説明

ビニルピロリドン系重合体およびその製造方法

【課題】アルカリ溶液中でもK値の変化が小さいビニルピロリドン系重合体およびその製造方法を提供する。
【解決手段】ビニルピロリドンモノマーを溶液中でラジカル重合開始剤を用いて重合させるビニルピロリドン系重合体の製造方法において、ビニルピロリドンモノマーと亜硫酸塩を含む溶液を調製し、この溶液に10時間半減期温度が60℃以下のアゾ系開始剤を連続的又は断続的に添加することにより重合を行う。本製造方法により50℃で3ヶ月間保管後のK値の変化率が3%以下であるビニルピロリドン系重合体が得られる。

【発明の詳細な説明】
【技術分野】
【0001】
本発明は、ビニルピロリドン系重合体およびその製造方法に関する。
【背景技術】
【0002】
ビニルピロリドン系重合体は一般に経時的な劣化を起こし、K値や色相等が変化する。K値とは、ドイツの化学者フィケンチャーにより提案された重合度を表わす定数である。ビニルピロリドン系重合体の製造時には開始剤あるいは連鎖移動剤として過酸化水素を使用する場合があるが、このような方法で得られるビニルピロリドン系重合体は特にアルカリ溶液中での経時的なK値の変化が大きく、問題となっている。
【0003】
これに対しビニルピロリドン系重合体の貯蔵安定性を向上させる手法として、重合体と接触する気相中の酸素濃度を50000ppm以下にする方法(特開2001−2880号公報)や、酸化防止剤を配合する方法(特開2001−192457号公報)などが提案されているが、いずれも効果は不十分であり、根本的な解決には至っていない。

# [学習資料]
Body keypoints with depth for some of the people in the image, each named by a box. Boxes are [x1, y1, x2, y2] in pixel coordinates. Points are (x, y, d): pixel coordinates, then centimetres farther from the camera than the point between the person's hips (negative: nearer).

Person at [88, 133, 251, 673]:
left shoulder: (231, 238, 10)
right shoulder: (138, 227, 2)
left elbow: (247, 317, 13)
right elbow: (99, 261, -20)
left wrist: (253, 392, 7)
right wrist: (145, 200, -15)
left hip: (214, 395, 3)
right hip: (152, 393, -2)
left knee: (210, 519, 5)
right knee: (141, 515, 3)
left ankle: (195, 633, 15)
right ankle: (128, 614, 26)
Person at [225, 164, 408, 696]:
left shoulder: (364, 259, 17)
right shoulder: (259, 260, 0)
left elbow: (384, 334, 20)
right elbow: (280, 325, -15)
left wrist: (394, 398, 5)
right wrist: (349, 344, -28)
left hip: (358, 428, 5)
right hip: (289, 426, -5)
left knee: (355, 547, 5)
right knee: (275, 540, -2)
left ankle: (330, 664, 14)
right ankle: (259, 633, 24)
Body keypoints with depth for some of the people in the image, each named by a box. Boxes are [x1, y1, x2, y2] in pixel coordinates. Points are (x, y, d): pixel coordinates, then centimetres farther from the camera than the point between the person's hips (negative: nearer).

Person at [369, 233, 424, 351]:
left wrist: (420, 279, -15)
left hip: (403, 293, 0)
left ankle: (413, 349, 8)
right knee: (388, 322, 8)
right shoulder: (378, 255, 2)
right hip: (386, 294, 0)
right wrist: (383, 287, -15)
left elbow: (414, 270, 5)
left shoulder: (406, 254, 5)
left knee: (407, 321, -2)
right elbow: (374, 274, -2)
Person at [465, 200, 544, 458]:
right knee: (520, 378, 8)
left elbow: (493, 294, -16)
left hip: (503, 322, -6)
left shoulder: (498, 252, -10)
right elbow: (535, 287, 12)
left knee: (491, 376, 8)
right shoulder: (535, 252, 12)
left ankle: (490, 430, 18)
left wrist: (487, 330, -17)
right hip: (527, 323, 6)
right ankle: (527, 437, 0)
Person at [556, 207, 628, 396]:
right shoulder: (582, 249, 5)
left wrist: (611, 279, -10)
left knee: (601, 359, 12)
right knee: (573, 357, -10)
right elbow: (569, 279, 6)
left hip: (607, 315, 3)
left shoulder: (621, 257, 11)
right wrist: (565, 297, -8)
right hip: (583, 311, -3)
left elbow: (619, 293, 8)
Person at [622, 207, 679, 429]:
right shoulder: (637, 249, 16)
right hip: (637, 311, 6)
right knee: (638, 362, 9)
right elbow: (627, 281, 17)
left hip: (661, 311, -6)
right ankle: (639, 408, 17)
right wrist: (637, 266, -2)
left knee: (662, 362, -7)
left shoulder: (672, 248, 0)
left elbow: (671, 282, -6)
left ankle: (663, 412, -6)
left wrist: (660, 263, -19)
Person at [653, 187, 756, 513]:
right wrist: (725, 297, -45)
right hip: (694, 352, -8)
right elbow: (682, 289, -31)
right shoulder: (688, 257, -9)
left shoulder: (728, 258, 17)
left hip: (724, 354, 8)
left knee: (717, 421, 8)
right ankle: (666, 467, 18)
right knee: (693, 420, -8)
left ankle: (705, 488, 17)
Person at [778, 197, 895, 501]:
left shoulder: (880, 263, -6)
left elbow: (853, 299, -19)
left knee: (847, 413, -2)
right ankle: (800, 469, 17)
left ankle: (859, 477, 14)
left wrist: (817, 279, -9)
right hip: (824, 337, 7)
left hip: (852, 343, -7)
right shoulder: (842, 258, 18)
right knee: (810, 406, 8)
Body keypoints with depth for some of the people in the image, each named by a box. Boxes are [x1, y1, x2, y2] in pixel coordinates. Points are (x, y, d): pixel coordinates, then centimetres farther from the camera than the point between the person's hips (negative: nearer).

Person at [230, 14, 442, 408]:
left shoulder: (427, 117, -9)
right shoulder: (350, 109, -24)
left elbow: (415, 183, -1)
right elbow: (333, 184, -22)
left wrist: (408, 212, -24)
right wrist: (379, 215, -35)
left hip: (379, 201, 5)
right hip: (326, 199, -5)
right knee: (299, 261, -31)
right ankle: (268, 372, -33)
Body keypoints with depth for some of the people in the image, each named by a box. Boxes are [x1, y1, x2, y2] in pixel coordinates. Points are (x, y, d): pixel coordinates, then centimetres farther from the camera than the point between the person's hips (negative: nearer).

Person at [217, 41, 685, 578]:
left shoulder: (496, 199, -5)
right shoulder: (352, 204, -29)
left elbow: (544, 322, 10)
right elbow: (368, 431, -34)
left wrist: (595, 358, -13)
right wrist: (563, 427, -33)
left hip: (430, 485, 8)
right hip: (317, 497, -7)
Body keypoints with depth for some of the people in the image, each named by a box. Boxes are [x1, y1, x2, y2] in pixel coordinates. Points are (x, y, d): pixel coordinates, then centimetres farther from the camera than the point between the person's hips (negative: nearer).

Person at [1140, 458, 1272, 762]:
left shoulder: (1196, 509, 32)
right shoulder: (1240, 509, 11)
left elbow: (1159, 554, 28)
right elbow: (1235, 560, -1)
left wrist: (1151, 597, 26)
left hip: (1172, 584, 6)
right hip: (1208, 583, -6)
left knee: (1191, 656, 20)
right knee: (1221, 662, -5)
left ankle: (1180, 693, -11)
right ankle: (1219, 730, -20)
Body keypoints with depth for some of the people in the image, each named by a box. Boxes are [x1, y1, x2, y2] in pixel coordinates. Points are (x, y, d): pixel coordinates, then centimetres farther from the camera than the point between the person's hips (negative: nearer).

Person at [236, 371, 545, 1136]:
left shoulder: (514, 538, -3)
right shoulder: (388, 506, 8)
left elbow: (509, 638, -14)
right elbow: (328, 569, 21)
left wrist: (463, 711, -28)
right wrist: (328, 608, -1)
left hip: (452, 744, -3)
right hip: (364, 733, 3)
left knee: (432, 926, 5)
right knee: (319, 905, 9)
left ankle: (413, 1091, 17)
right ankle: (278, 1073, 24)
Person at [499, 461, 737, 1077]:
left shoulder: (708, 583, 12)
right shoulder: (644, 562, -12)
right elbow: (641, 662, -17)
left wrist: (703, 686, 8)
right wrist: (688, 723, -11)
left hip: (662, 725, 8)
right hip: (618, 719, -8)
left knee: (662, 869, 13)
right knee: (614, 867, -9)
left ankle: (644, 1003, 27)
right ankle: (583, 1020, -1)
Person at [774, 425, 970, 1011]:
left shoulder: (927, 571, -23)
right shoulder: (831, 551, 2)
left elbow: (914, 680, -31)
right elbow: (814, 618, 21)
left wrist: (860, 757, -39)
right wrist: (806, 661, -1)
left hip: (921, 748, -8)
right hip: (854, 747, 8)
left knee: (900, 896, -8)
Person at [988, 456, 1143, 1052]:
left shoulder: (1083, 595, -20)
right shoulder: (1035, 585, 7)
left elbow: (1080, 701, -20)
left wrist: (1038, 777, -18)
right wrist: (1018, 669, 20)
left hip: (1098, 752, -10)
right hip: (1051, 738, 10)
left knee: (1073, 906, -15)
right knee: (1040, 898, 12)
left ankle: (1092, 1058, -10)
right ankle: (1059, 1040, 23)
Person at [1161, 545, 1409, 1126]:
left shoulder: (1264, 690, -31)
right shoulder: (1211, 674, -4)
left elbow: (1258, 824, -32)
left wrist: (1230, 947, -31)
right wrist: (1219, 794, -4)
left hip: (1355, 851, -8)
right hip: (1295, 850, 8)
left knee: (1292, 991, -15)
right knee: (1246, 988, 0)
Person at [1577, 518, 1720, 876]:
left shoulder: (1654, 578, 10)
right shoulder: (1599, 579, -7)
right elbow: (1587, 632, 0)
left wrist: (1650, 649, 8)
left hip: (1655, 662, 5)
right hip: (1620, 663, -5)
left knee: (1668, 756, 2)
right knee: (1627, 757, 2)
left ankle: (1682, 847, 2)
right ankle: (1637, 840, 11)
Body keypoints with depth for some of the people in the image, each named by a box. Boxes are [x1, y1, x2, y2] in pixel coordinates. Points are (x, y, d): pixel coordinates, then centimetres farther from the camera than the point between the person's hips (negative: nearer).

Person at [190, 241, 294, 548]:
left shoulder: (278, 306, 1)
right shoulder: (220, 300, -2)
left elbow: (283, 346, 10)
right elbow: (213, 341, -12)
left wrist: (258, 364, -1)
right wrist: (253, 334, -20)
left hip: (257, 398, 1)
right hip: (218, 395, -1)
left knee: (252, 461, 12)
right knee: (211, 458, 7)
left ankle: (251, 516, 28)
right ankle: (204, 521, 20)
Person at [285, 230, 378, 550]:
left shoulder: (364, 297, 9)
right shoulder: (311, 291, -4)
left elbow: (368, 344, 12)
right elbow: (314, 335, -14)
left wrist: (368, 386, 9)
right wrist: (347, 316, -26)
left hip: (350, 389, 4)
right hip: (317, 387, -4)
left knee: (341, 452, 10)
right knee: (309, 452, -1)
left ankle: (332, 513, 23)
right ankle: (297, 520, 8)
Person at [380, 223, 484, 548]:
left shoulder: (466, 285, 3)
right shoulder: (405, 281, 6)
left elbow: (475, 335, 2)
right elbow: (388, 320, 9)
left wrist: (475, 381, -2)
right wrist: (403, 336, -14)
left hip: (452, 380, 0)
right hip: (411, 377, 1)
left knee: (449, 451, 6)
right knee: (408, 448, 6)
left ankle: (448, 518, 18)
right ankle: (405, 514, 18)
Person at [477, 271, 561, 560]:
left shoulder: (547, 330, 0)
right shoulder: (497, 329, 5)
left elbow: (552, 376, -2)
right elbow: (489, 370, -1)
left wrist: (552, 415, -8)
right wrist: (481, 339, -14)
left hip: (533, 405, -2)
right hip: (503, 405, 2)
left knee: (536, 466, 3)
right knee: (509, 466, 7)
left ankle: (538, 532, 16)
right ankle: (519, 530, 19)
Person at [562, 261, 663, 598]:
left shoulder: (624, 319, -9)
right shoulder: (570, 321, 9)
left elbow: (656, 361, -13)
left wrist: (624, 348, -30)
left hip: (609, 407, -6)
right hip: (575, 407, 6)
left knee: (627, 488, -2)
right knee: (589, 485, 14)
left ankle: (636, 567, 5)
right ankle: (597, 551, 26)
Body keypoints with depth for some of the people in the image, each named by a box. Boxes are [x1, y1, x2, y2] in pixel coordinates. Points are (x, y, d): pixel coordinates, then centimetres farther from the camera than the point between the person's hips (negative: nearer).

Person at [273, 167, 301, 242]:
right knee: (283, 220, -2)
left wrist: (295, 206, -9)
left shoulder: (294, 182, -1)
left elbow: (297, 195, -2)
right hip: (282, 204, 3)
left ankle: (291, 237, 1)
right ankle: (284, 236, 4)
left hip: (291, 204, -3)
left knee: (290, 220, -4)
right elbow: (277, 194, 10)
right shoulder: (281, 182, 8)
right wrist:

# [作業課題 1]
ビニルピロリドン系重合体に関する文書抜粋によれば、K値は何を表す定数か。
# [作業課題 2]
ビニルピロリドン系重合体に関する文書抜粋を、最後の文の後から引き継いで書き進めよ。

# [最終回答 1]
K値は重合度を表す定数であり、ドイツの化学者フィケンチャーが提案したものである。

# [最終回答 2]
【特許文献1】特開2001−2880号公報
【特許文献2】特開2001−192457号公報
【発明の開示】
【発明が解決しようとする課題】
【0004】
本発明は上記に鑑みてなされたものであり、貯蔵安定性が向上したビニルピロリドン系重合体を提供することを目的とし、特にアルカリ溶液中でもK値の変化が小さいビニルピロリドン系重合体およびその製造方法を提供することを目的とする。
【課題を解決するための手段】
【0005】
本発明者らは上記課題を解決するために種々の検討を行った結果、ポリマー末端に亜硫酸を組み込む連鎖移動剤を使用し、かつアゾ系開始剤を連続的あるいは断続的に添加することにより、アルカリ溶液中でも保存安定性が極めて良好なビニルピロリドン系重合体が得られることを見出し、本発明の完成に至った。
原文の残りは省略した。